S’il était encore de ce monde, André Gorz (1923-2007) filerait-il chaque mois au kiosque acheter Terra eco ? Il est permis d’en douter. Car c’est peu dire que celui qui fut ingénieur, disciple de Sartre, journaliste et inventeur de l’écologie politique, ne portait pas dans son cœur le concept de développement durable. Et pourquoi donc ? Schématiquement, c’est une question de « bonne » et de « mauvaise » graisses, comme celles dont parlent les diététiciens sur les plateaux télé.
Les partisans du durable pensent que le système capitaliste n’est qu’une graisse, ni bonne ni mauvaise en soi pour les sociétés. Il suffit d’ailleurs d’observer honnêtement son action depuis un siècle pour constater qu’elle a été capable de nous tenir chaud (voir notre opulence tranquille), comme de nous faire friser plusieurs fois l’infarctus (dégâts environnementaux, bulles spéculatives). Même avec la plus mauvaise foi du monde, il est difficile de lui dénier une formidable énergie.

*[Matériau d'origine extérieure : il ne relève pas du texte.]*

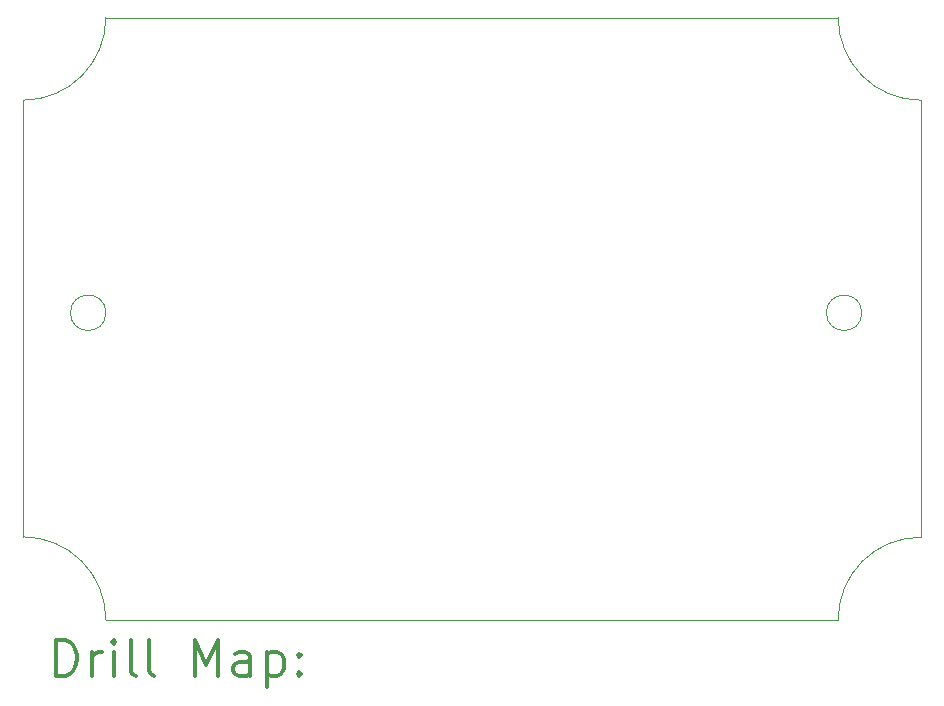
<source format=gbr>
%FSLAX45Y45*%
G04 Gerber Fmt 4.5, Leading zero omitted, Abs format (unit mm)*
G04 Created by KiCad (PCBNEW 5.1.5+dfsg1-2build2) date 2020-11-28 21:48:07*
%MOMM*%
%LPD*%
G04 APERTURE LIST*
%TA.AperFunction,Profile*%
%ADD10C,0.120000*%
%TD*%
%ADD11C,0.200000*%
%ADD12C,0.300000*%
G04 APERTURE END LIST*
D10*
X12514000Y-6774000D02*
G75*
G03X12514000Y-6774000I-150000J0D01*
G01*
X6114000Y-6774000D02*
G75*
G03X6114000Y-6774000I-150000J0D01*
G01*
X13014000Y-8674000D02*
X13014000Y-4974000D01*
X6114000Y-9374000D02*
X12314000Y-9374000D01*
X5414000Y-4974000D02*
X5414000Y-8670994D01*
X6114000Y-4274000D02*
X12314000Y-4274000D01*
X6114000Y-4274000D02*
G75*
G02X5414000Y-4974000I-700000J0D01*
G01*
X13014000Y-4974000D02*
G75*
G02X12314000Y-4274000I0J700000D01*
G01*
X5414000Y-8670994D02*
G75*
G02X6114000Y-9374000I0J-700006D01*
G01*
X12314000Y-9374000D02*
G75*
G02X13014000Y-8674000I697000J3000D01*
G01*
D11*
D12*
X5694428Y-9845714D02*
X5694428Y-9545714D01*
X5765857Y-9545714D01*
X5808714Y-9560000D01*
X5837286Y-9588572D01*
X5851571Y-9617143D01*
X5865857Y-9674286D01*
X5865857Y-9717143D01*
X5851571Y-9774286D01*
X5837286Y-9802857D01*
X5808714Y-9831429D01*
X5765857Y-9845714D01*
X5694428Y-9845714D01*
X5994428Y-9845714D02*
X5994428Y-9645714D01*
X5994428Y-9702857D02*
X6008714Y-9674286D01*
X6023000Y-9660000D01*
X6051571Y-9645714D01*
X6080143Y-9645714D01*
X6180143Y-9845714D02*
X6180143Y-9645714D01*
X6180143Y-9545714D02*
X6165857Y-9560000D01*
X6180143Y-9574286D01*
X6194428Y-9560000D01*
X6180143Y-9545714D01*
X6180143Y-9574286D01*
X6365857Y-9845714D02*
X6337286Y-9831429D01*
X6323000Y-9802857D01*
X6323000Y-9545714D01*
X6523000Y-9845714D02*
X6494428Y-9831429D01*
X6480143Y-9802857D01*
X6480143Y-9545714D01*
X6865857Y-9845714D02*
X6865857Y-9545714D01*
X6965857Y-9760000D01*
X7065857Y-9545714D01*
X7065857Y-9845714D01*
X7337286Y-9845714D02*
X7337286Y-9688572D01*
X7323000Y-9660000D01*
X7294428Y-9645714D01*
X7237286Y-9645714D01*
X7208714Y-9660000D01*
X7337286Y-9831429D02*
X7308714Y-9845714D01*
X7237286Y-9845714D01*
X7208714Y-9831429D01*
X7194428Y-9802857D01*
X7194428Y-9774286D01*
X7208714Y-9745714D01*
X7237286Y-9731429D01*
X7308714Y-9731429D01*
X7337286Y-9717143D01*
X7480143Y-9645714D02*
X7480143Y-9945714D01*
X7480143Y-9660000D02*
X7508714Y-9645714D01*
X7565857Y-9645714D01*
X7594428Y-9660000D01*
X7608714Y-9674286D01*
X7623000Y-9702857D01*
X7623000Y-9788572D01*
X7608714Y-9817143D01*
X7594428Y-9831429D01*
X7565857Y-9845714D01*
X7508714Y-9845714D01*
X7480143Y-9831429D01*
X7751571Y-9817143D02*
X7765857Y-9831429D01*
X7751571Y-9845714D01*
X7737286Y-9831429D01*
X7751571Y-9817143D01*
X7751571Y-9845714D01*
X7751571Y-9660000D02*
X7765857Y-9674286D01*
X7751571Y-9688572D01*
X7737286Y-9674286D01*
X7751571Y-9660000D01*
X7751571Y-9688572D01*
M02*

</source>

Et si, plutôt que de l’utiliser pour accumuler les 4X4 et les poulets phosphatés, on se servait de cette énergie pour empêcher notre civilisation de s’autodétruire ? Voilà la belle requête – ingénue peut-être ? – des défenseurs du durable. Des fadaises pour Gorz, dont Vers la société libérée nous donne à lire quelques écrits et surtout, nous fait entendre la voix grâce au CD accompagnant le livre.
Grosse liposuccion
Pour André Gorz, c’est la graisse capitaliste en soi qui est mauvaise, car, en quelque sorte, elle nous empêche d’appartenir pleinement à notre corps. La société écologique qu’il soutient consiste donc en « un mouvement des gens pour se réapproprier leur milieu de vie et le soumettre à leurs propres décisions ». En somme, c’est une grosse liposuccion de toutes les graisses – la société de consommation, la pub, la technique, et ce qu’il nomme les « experts » – pour que chacun retrouve sa vraie « culture », c’est-à-dire ce qui construit son identité. Il faut que la société redevienne lisible et compréhensible par les citoyens, que les technologies du quotidien redeviennent simples au point d’être comprises et contrôlables par tous.C’est ici qu’on se permet de tiquer. Croire qu’une telle société est possible, c’est envisager l’homo sapiens comme une créature apte à vouloir moins. Et penser qu’il désire profondément contrôler le monde autour de lui, au point de le rendre sûr comme un jardinet pavillonnaire. Mais qui est vraiment convaincu que c’est ça, « vivre mieux » ? André Gorz, et une poignée de bricoleurs, capables de bidouiller des alternatives dans leur coin. Pour l’homme de la rue, on est plus sceptique. —
André Gorz, Vers la société libérée, Michel Contat, Marie-France Azar, INA et Textuel (2009), 80 p. + 1 CD, 24,90 euros.